[Records from a data collection]
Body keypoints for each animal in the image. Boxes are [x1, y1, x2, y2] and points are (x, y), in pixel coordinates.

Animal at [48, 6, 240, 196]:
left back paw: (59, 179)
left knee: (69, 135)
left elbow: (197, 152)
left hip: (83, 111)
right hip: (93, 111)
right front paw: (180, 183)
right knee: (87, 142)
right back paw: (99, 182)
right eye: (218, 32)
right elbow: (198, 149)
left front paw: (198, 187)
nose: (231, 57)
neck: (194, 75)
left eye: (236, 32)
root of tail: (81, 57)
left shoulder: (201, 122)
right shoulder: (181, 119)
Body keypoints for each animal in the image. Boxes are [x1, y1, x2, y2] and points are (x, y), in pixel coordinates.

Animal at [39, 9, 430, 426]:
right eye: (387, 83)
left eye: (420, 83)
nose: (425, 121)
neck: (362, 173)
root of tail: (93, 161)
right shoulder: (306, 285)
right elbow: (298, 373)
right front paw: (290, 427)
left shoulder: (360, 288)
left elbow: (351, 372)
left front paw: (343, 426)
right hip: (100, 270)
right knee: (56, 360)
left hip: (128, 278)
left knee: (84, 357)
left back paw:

| Work instructions |
All the entries are to be set down exactly as they appear.

| Your solution |
Body keypoints for each animal in the image. Boxes are [x1, y1, x2, y2] and points are (x, y), in pixel coordinates.

Animal at [48, 6, 240, 196]:
left back paw: (59, 179)
left knee: (69, 135)
left elbow: (197, 152)
left hip: (83, 111)
right hip: (93, 111)
right front paw: (180, 183)
right knee: (87, 142)
right back paw: (99, 182)
right eye: (218, 32)
right elbow: (198, 149)
left front paw: (198, 187)
nose: (231, 57)
neck: (194, 75)
left eye: (236, 32)
root of tail: (81, 57)
left shoulder: (201, 122)
right shoulder: (181, 119)
Body keypoints for each animal in the image. Boxes are [x1, y1, x2, y2] and points are (x, y), in pixel coordinates.

Animal at [39, 9, 430, 426]:
right eye: (387, 83)
left eye: (420, 83)
nose: (425, 121)
neck: (362, 173)
root of tail: (93, 161)
right shoulder: (306, 285)
right elbow: (298, 373)
right front paw: (290, 427)
left shoulder: (360, 288)
left elbow: (351, 372)
left front paw: (343, 426)
right hip: (100, 270)
right knee: (56, 360)
left hip: (128, 278)
left knee: (84, 357)
left back paw:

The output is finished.